Aufgabe 1: Bei welchem Verein stand Simon Rösner laut dem ausgewählten Abschnitt zuletzt unter Vertrag?
Aufgabe 2: Entscheide für jede Aussage, ob sie mit dem ausgewählten Abschnitt übereinstimmt, und belege dein Ja oder Nein mit den maßgeblichen Worten des Abschnitts im genauen Wortlaut: (a) Max Mulack wurde von der U14 bis zur U23 bei Hertha BSC ausgebildet. (b) Mahlsdorf und Daniel Volbert haben die Gründe für ihre Trennung öffentlich erläutert. (c) Billo Sanoh kam vom BFC Dynamo.
Aufgabe 3: Gib den Teil des ausgewählten Abschnitts wortgetreu wieder, beginnend bei „Die Neuzugänge: Diese“ und endend bei „Stadtrand gelockt werden.“.

Ausgewählter Abschnitt:

+ + + +

Die Neuzugänge: Diese sind schlagkräftig. Der 22-jährige Max Mulack etwa, der von der U14 bis zur U23 bei Hertha BSC ausgebildet wurde. Oder Mittelfeldspieler Rifat Gelici (30), der mit Tennis Borussia Berlin, Energie Cottbus und Union Fürstenwalde bereits reichlich Regionalliga-Erfahrung sammelte. Mit dem 21-jährigen Linksfuß Miralem Ramic aus dem Jugendbereich der Hertha, Torwart-Talent Ertugrul Aktas (21) von TeBe, Michael Demcenko (19) aus der Jugend des Drittligisten Viktoria Berlin und Billo Sanoh (20) vom BFC Dynamo konnten zudem hoffnungsvolle Jungspunde an den Stadtrand gelockt werden.
Der Trainer: Mitte Juni gab es eine faustdicke Überraschung, als sich Mahlsdorf und der Aufstiegstrainer Daniel Volbert trennten. Über die Gründe äußerten sich beide Seiten bislang nicht. Mit Simon Rösner konnte jedoch ein erfahrener Mann an die Seitenlinie geholt werden, der bereits die VSG Altglienicke eine Liga höher hievte und zuletzt bei Türkiyemspor Berlin unter Vertrag stand. Sein Ziel formuliert er so: „Schnellstmöglich den Klassenerhalt sichern. Die Qualität des Kaders und des Vereins ist zu groß, um direkt wieder runter zu gehen.” Simon Rösner will die Eintracht viel mit statt gegen den Ball spielen lassen, legt Wert auf Offensive und Tempofußball.

+ + + +

Datenauszug:
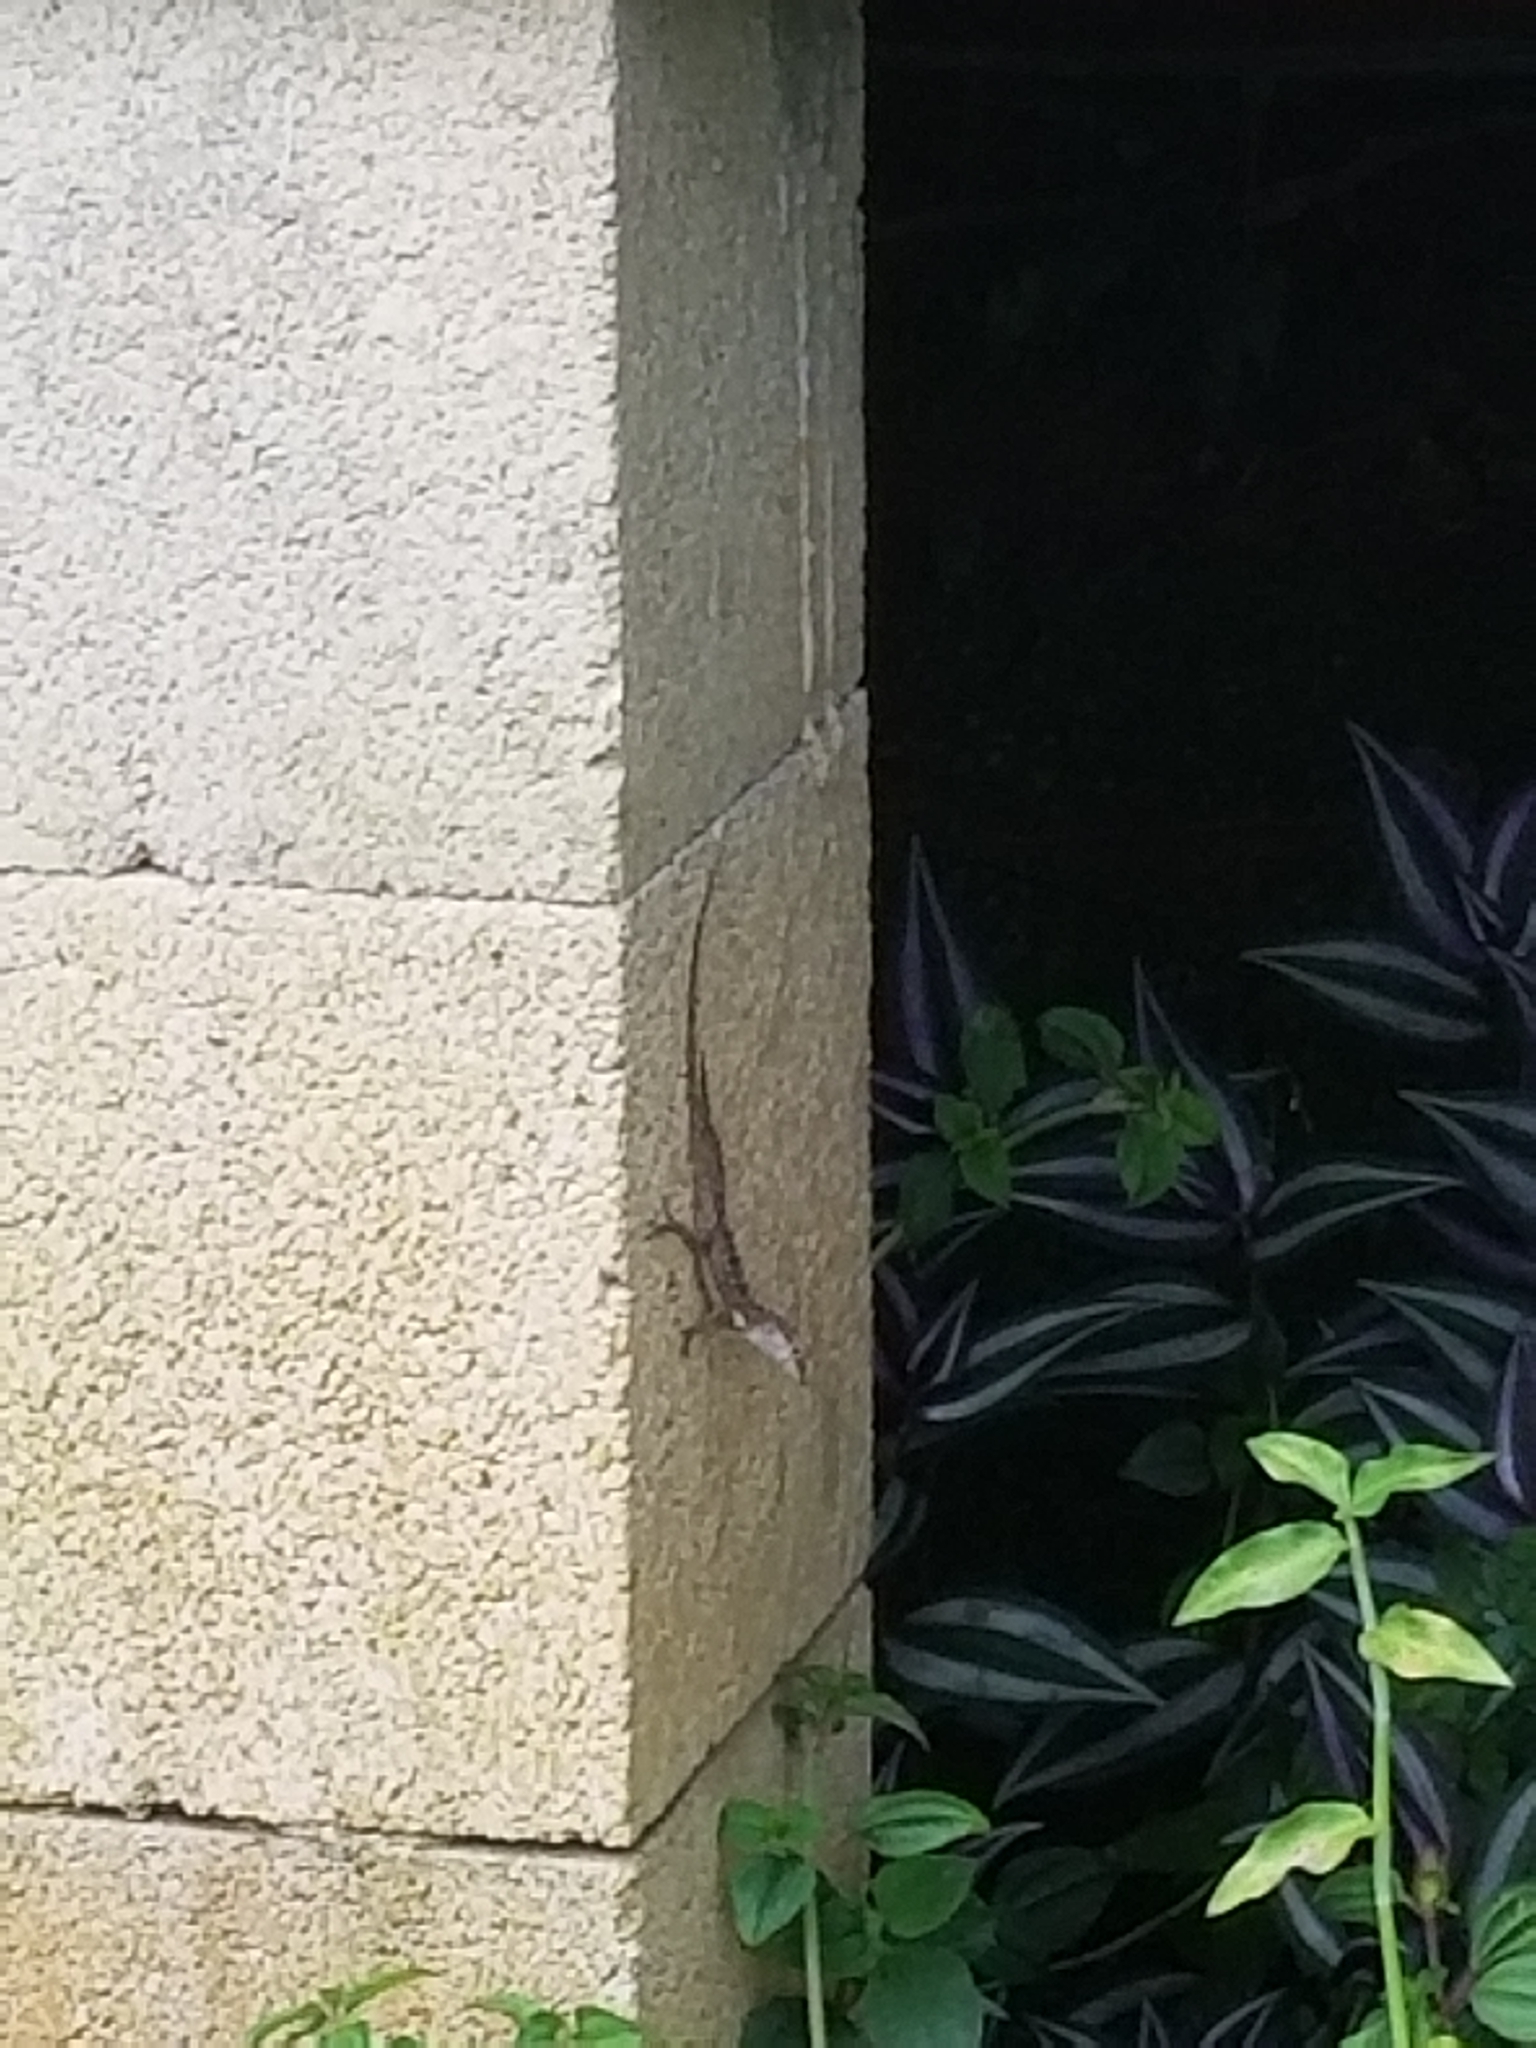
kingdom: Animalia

+ + + +

Endgültige Antwort 1: Bei Türkiyemspor Berlin.

Endgültige Antwort 2:
(a) Ja: „der von der U14 bis zur U23 bei Hertha BSC ausgebildet wurde“
(b) Nein: „Über die Gründe äußerten sich beide Seiten bislang nicht.“
(c) Ja: „Billo Sanoh (20) vom BFC Dynamo“

Endgültige Antwort 3:
Die Neuzugänge: Diese sind schlagkräftig. Der 22-jährige Max Mulack etwa, der von der U14 bis zur U23 bei Hertha BSC ausgebildet wurde. Oder Mittelfeldspieler Rifat Gelici (30), der mit Tennis Borussia Berlin, Energie Cottbus und Union Fürstenwalde bereits reichlich Regionalliga-Erfahrung sammelte. Mit dem 21-jährigen Linksfuß Miralem Ramic aus dem Jugendbereich der Hertha, Torwart-Talent Ertugrul Aktas (21) von TeBe, Michael Demcenko (19) aus der Jugend des Drittligisten Viktoria Berlin und Billo Sanoh (20) vom BFC Dynamo konnten zudem hoffnungsvolle Jungspunde an den Stadtrand gelockt werden.